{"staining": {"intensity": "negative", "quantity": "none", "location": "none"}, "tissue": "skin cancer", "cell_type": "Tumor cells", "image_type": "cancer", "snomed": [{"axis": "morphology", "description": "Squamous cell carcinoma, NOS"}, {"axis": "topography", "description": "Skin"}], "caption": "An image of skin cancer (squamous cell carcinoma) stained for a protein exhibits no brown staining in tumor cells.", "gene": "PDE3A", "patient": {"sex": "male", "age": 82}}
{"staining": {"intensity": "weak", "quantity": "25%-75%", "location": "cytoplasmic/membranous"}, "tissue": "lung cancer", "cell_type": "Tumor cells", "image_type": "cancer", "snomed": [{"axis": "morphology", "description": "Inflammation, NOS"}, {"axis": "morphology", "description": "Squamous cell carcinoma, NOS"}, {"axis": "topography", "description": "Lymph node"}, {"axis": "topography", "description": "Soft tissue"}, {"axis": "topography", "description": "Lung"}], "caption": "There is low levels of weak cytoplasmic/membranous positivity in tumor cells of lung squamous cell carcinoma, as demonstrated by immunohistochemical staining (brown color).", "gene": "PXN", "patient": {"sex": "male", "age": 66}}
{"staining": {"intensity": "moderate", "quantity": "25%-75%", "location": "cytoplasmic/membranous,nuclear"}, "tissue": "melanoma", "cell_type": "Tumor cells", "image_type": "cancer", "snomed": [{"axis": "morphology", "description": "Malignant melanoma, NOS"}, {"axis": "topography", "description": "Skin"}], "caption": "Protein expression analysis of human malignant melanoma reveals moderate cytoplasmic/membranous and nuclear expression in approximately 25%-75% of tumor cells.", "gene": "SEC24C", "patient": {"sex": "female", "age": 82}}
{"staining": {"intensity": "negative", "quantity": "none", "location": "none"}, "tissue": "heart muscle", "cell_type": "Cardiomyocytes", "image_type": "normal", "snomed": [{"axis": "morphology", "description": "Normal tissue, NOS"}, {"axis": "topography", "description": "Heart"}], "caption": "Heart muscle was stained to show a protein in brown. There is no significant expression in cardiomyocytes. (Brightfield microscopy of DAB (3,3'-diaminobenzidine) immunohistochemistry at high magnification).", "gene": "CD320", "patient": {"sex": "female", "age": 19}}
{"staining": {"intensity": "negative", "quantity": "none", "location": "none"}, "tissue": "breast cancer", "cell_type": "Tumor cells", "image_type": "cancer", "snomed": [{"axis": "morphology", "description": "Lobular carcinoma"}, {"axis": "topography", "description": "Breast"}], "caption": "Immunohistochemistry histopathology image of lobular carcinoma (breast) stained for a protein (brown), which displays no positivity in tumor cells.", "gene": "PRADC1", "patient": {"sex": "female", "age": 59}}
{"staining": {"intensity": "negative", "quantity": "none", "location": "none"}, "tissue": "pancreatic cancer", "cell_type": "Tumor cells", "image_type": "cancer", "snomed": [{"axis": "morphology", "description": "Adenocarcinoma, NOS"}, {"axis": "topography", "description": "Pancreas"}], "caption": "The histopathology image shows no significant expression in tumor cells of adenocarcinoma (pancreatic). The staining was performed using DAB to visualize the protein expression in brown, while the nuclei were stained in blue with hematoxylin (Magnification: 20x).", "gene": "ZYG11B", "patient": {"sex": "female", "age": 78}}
········
Please transcribe word for word the lines from the line with "histopathology image of" to the end of the material, both ends included.

{"staining": {"intensity": "negative", "quantity": "none", "location": "none"}, "tissue": "breast cancer", "cell_type": "Tumor cells", "image_type": "cancer", "snomed": [{"axis": "morphology", "description": "Lobular carcinoma"}, {"axis": "topography", "description": "Breast"}], "caption": "Immunohistochemistry histopathology image of lobular carcinoma (breast) stained for a protein (brown), which displays no positivity in tumor cells.", "gene": "PRADC1", "patient": {"sex": "female", "age": 59}}
{"staining": {"intensity": "negative", "quantity": "none", "location": "none"}, "tissue": "pancreatic cancer", "cell_type": "Tumor cells", "image_type": "cancer", "snomed": [{"axis": "morphology", "description": "Adenocarcinoma, NOS"}, {"axis": "topography", "description": "Pancreas"}], "caption": "The histopathology image shows no significant expression in tumor cells of adenocarcinoma (pancreatic). The staining was performed using DAB to visualize the protein expression in brown, while the nuclei were stained in blue with hematoxylin (Magnification: 20x).", "gene": "ZYG11B", "patient": {"sex": "female", "age": 78}}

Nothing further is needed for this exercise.